**TEXT SEGMENT**

------------------------------------------------------------------------

As you can see, only 2 inputs are required for the model in order to compute a loss: `input_ids` (which are the
`input_ids` of the encoded input sequence) and `labels` (which are the `input_ids` of the encoded
target sequence). The model will automatically create the `decoder_input_ids` based on the `labels`, by
shifting them one position to the right and prepending the `config.decoder_start_token_id`, which for T5 is
equal to 0 (i.e. the id of the pad token). Also note the task prefix: we prepend the input sequence with 'translate
English to German: ' before encoding it. This will help in improving the performance, as this task prefix was used
during T5's pre-training.

------------------------------------------------------------------------

**GIVEN INFORMATION**
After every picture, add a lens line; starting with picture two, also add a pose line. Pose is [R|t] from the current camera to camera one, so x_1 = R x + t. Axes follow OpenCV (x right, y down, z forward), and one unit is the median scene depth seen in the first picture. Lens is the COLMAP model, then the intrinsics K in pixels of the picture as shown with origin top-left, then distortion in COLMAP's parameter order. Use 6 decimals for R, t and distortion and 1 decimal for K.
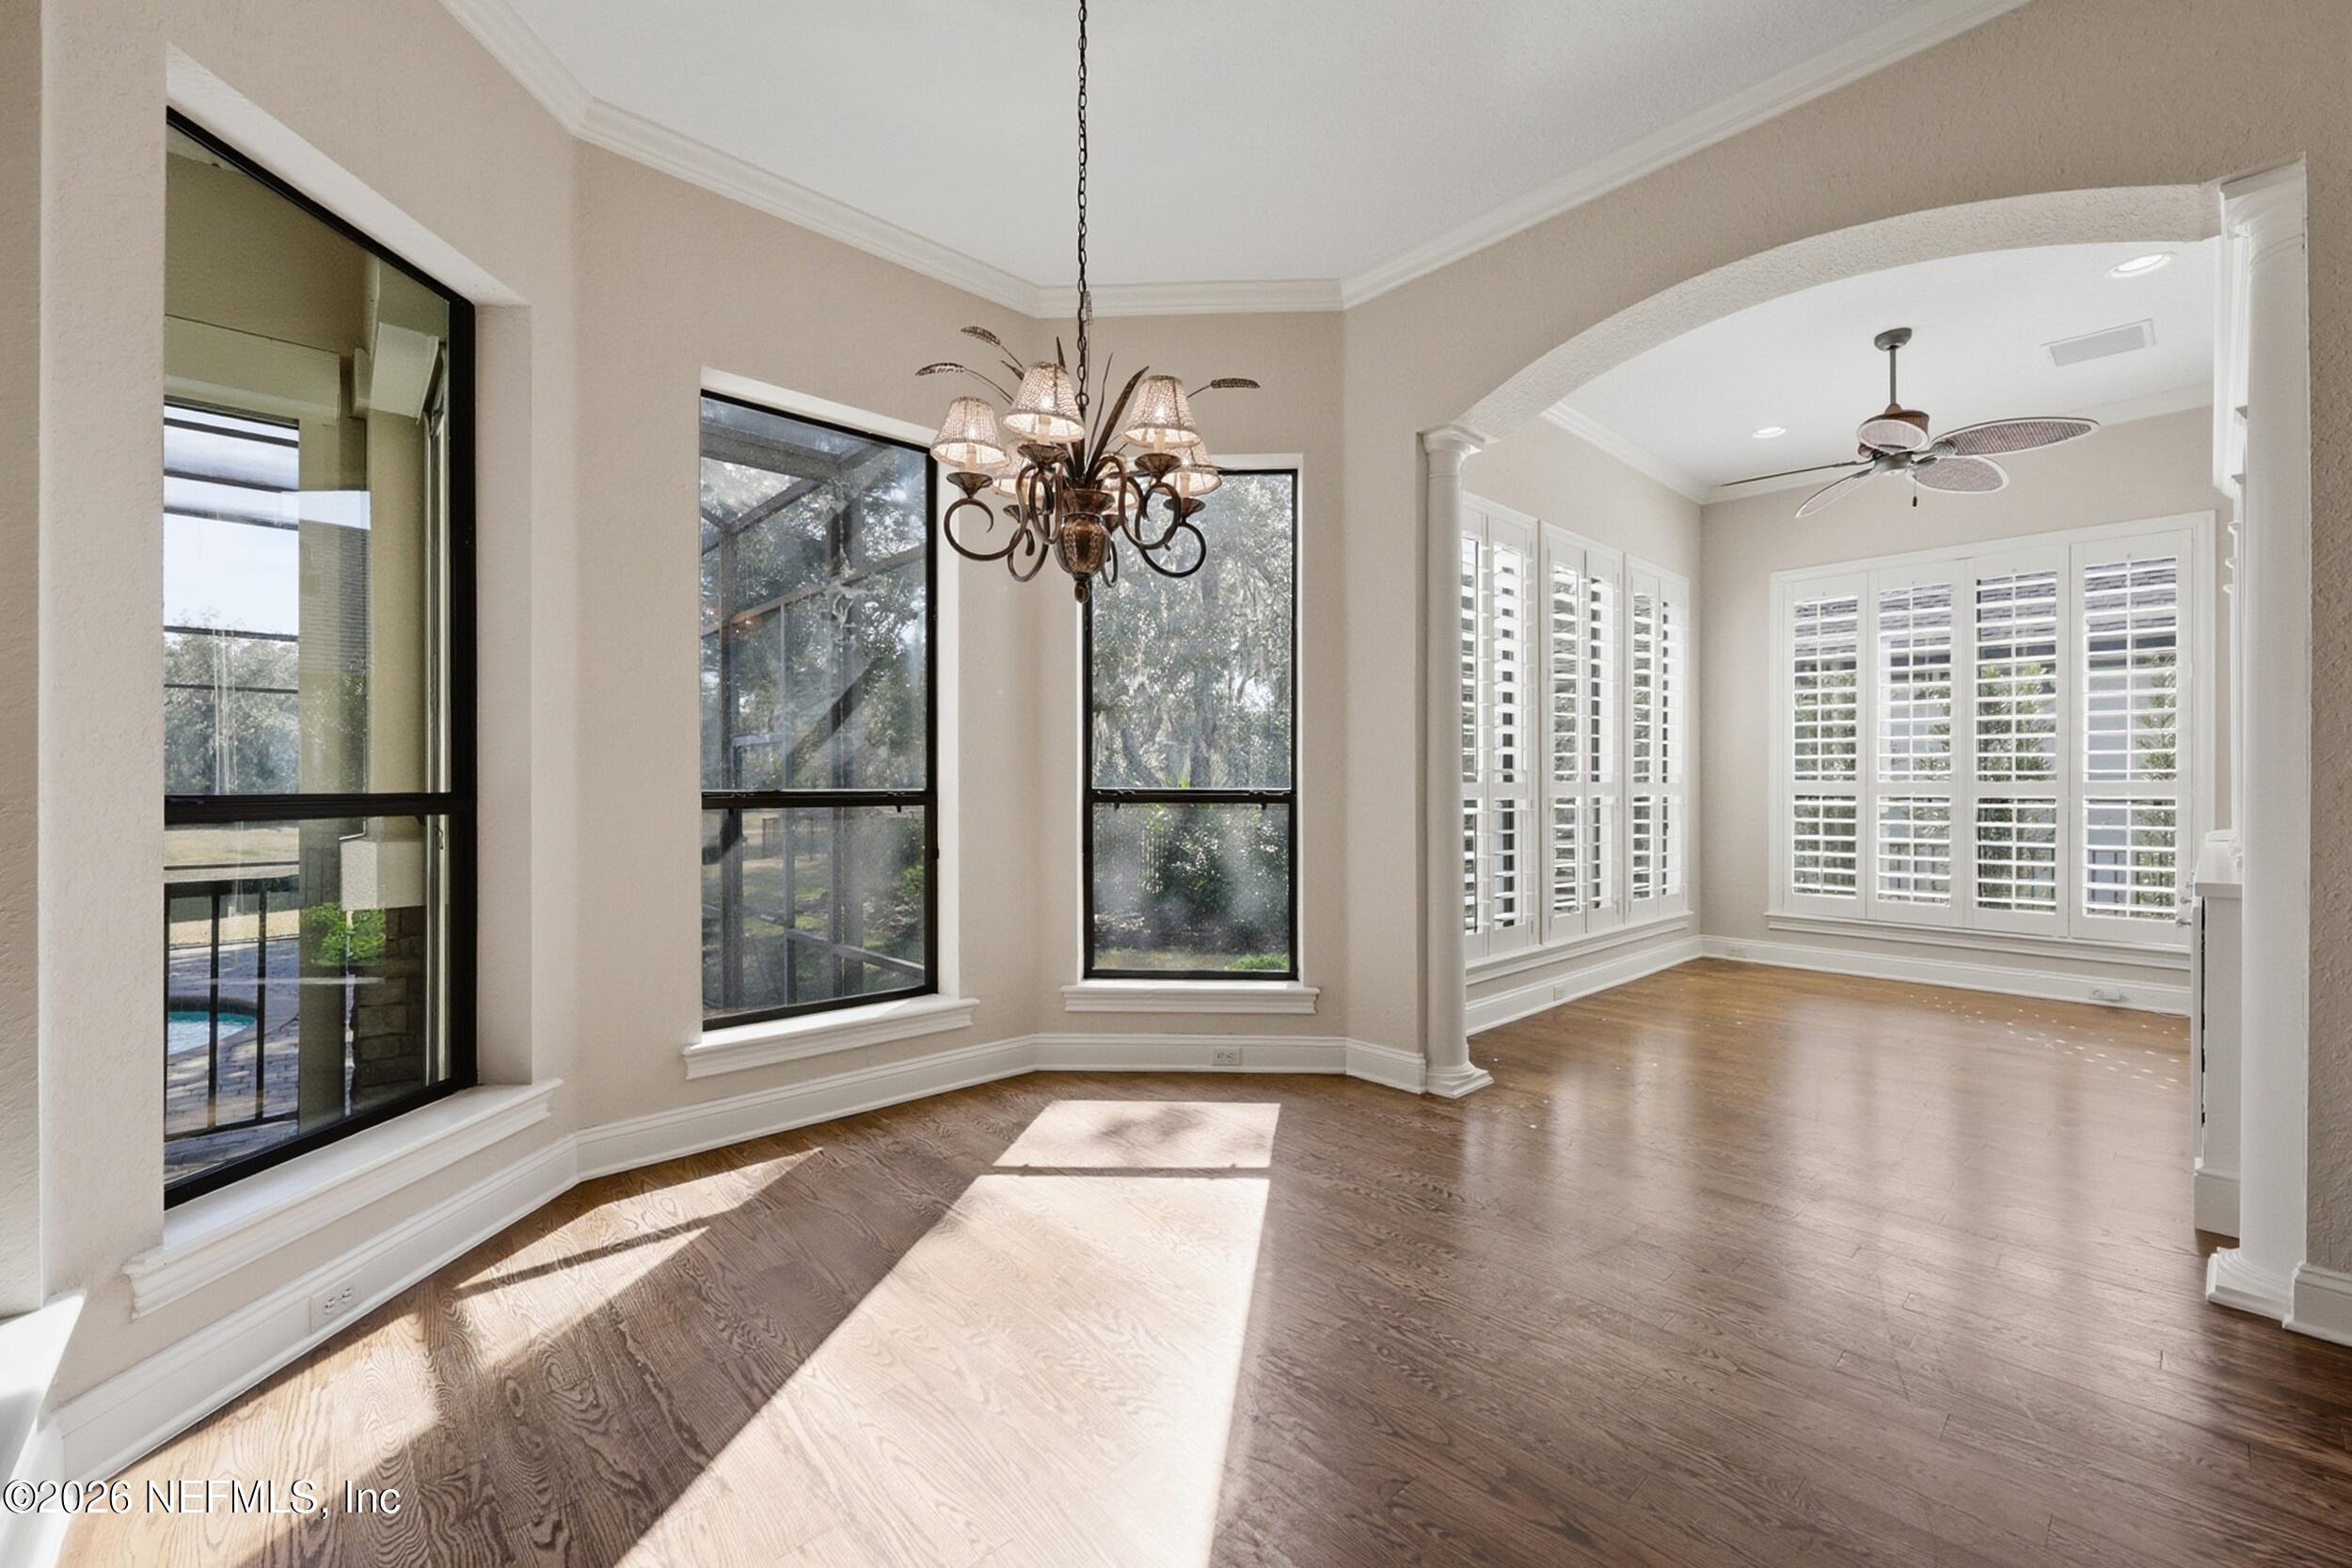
lens RADIAL K [[968.7, 0, 1171.4], [0, 968.7, 786.4], [0, 0, 1]] dist [0.002190, 0.000021]
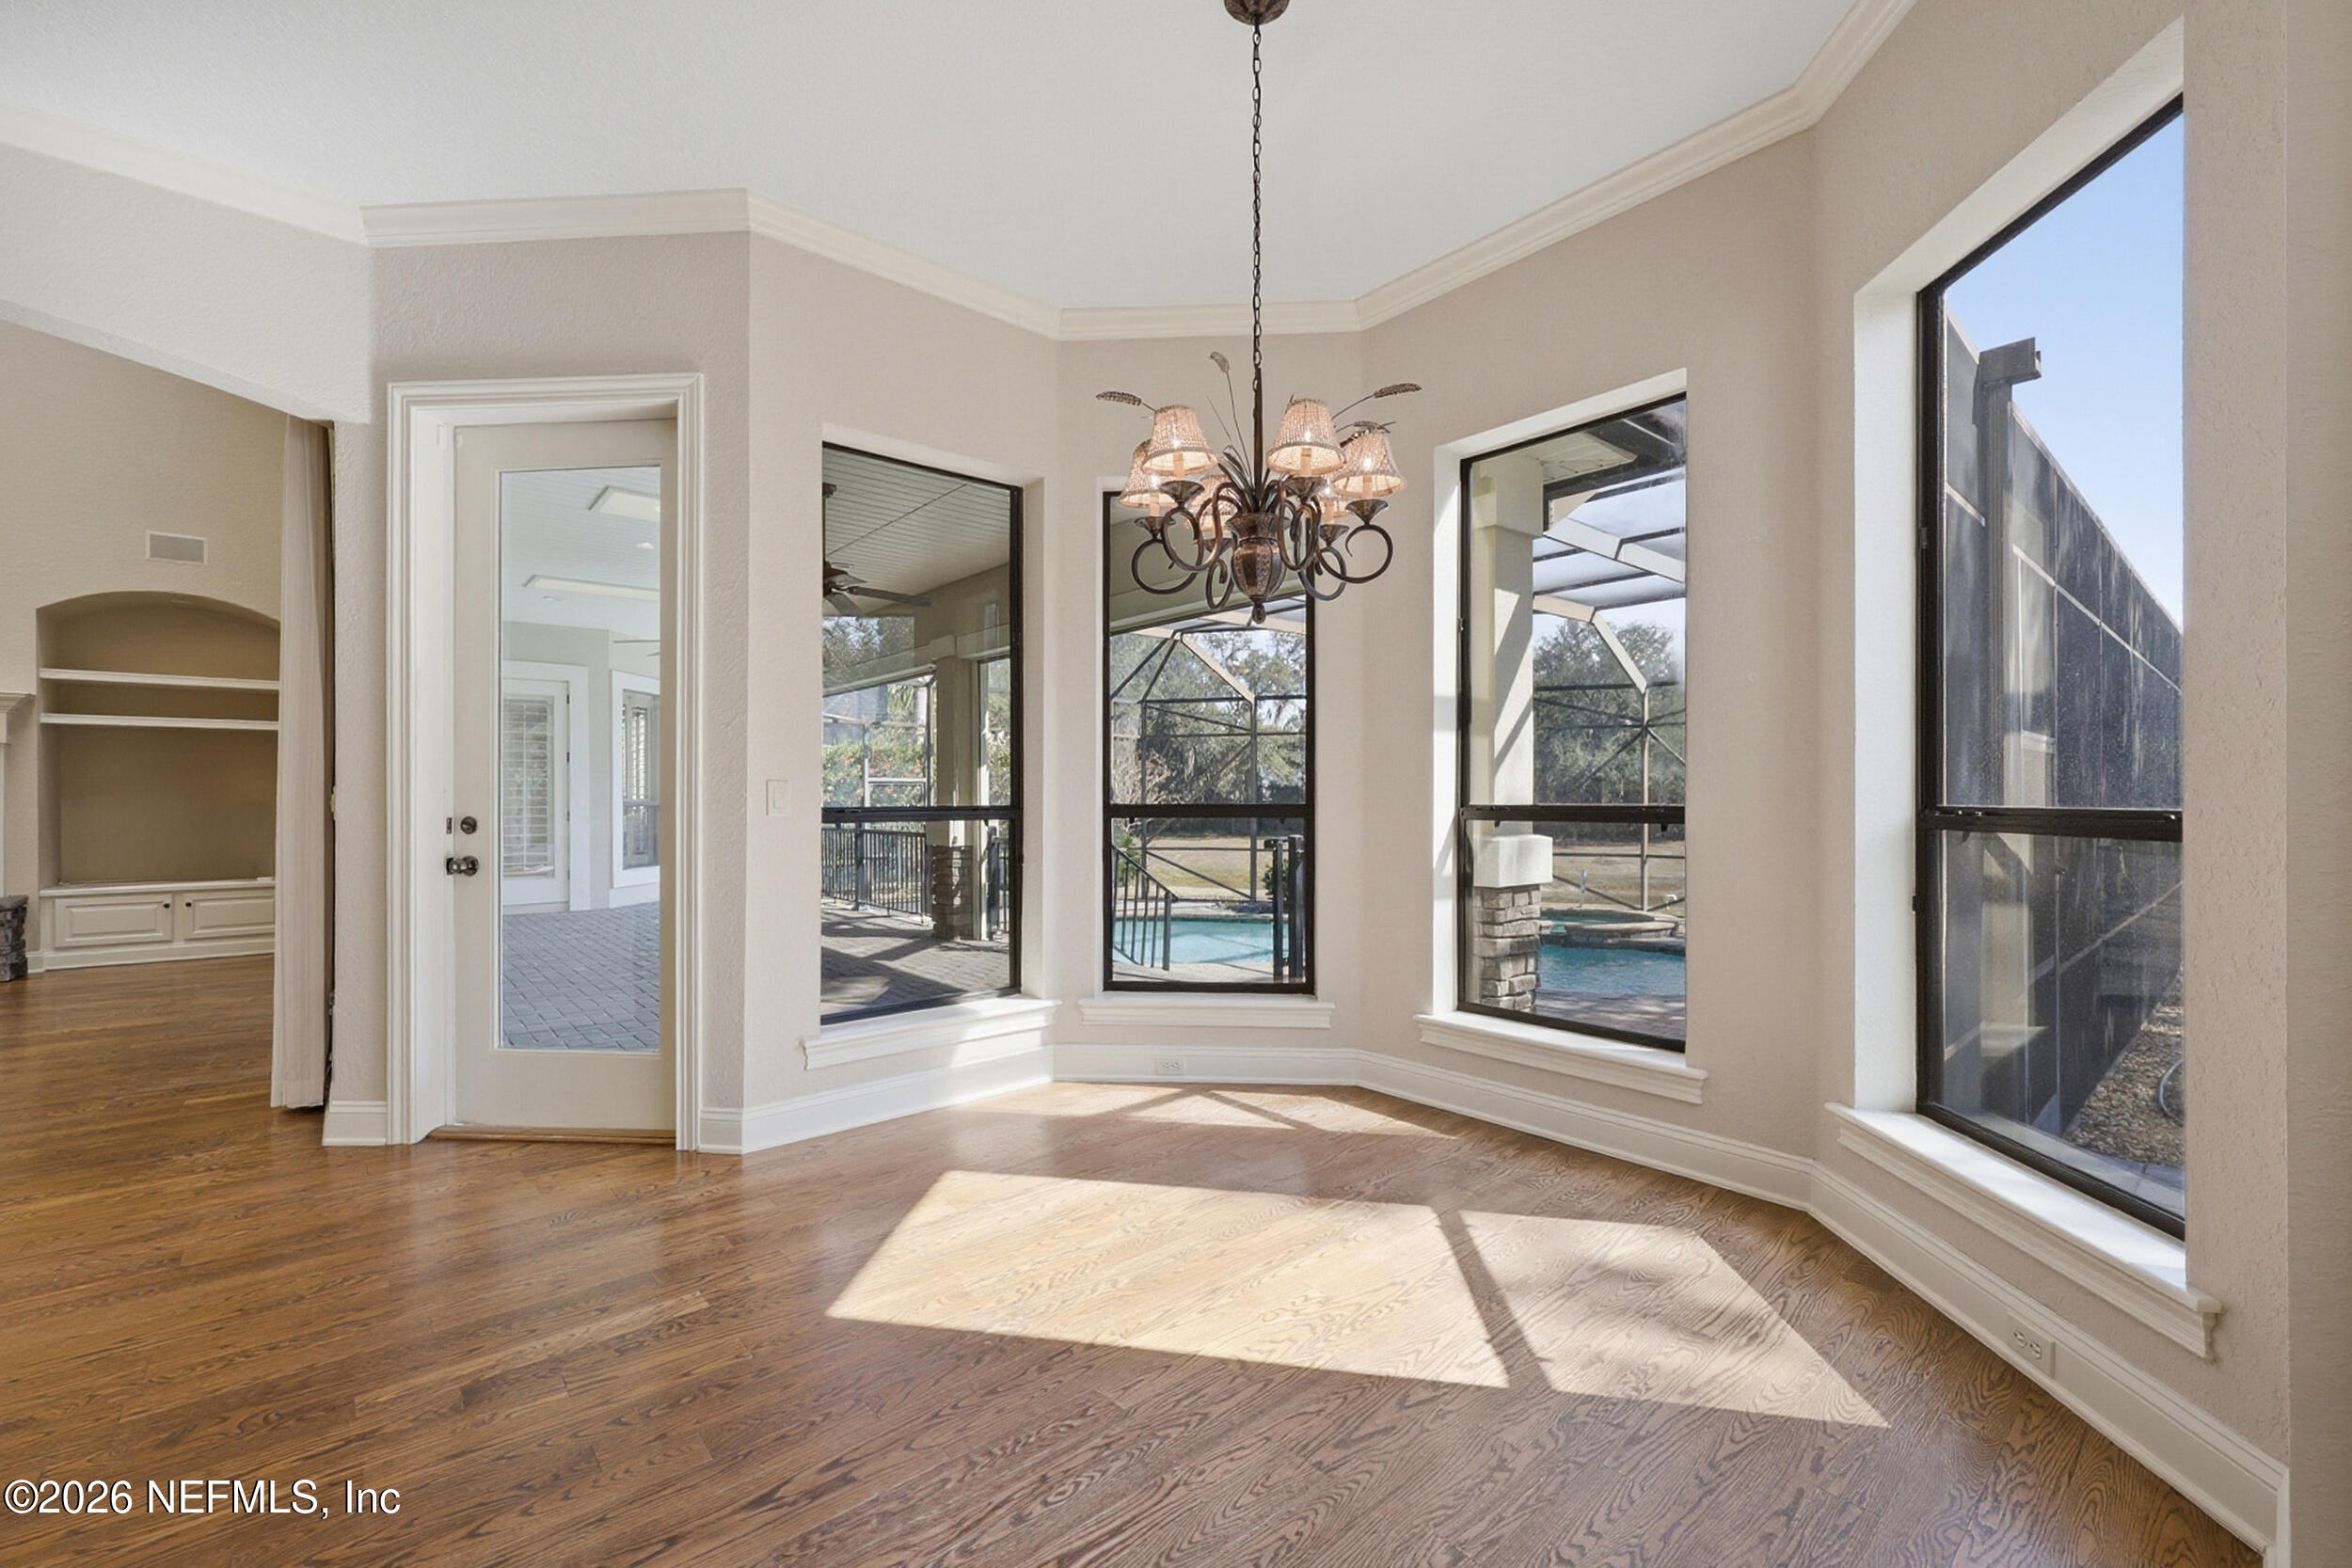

------------------------------------------------------------------------

**TASK REQUIREMENTS**
1 – List every identifier that appears in code formatting in the passage on training T5, each one only once.
2 – Continue the passage on training T5 for translation, starting right after its final sentence.

**ANSWERS**
1 –
- `input_ids`
- `labels`
- `decoder_input_ids`
- `config.decoder_start_token_id`

2 –
In addition, we must make sure that padding token id's of the `labels` are not taken into account by the loss
function. In PyTorch and Tensorflow, this can be done by replacing them with -100, which is the `ignore_index`
of the `CrossEntropyLoss`. In Flax, one can use the `decoder_attention_mask` to ignore padded tokens from
the loss (see the [Flax summarization script](https://github.com/huggingface/transformers/tree/main/examples/flax/summarization) for details). We also pass
`attention_mask` as additional input to the model, which makes sure that padding tokens of the inputs are
ignored. The code example below illustrates all of this.
However, the example above only shows a single training example. In practice, one trains deep learning models in
batches. This entails that we must pad/truncate examples to the same length. For encoder-decoder models, one
typically defines a `max_source_length` and `max_target_length`, which determine the maximum length of the
input and output sequences respectively (otherwise they are truncated). These should be carefully set depending on
the task.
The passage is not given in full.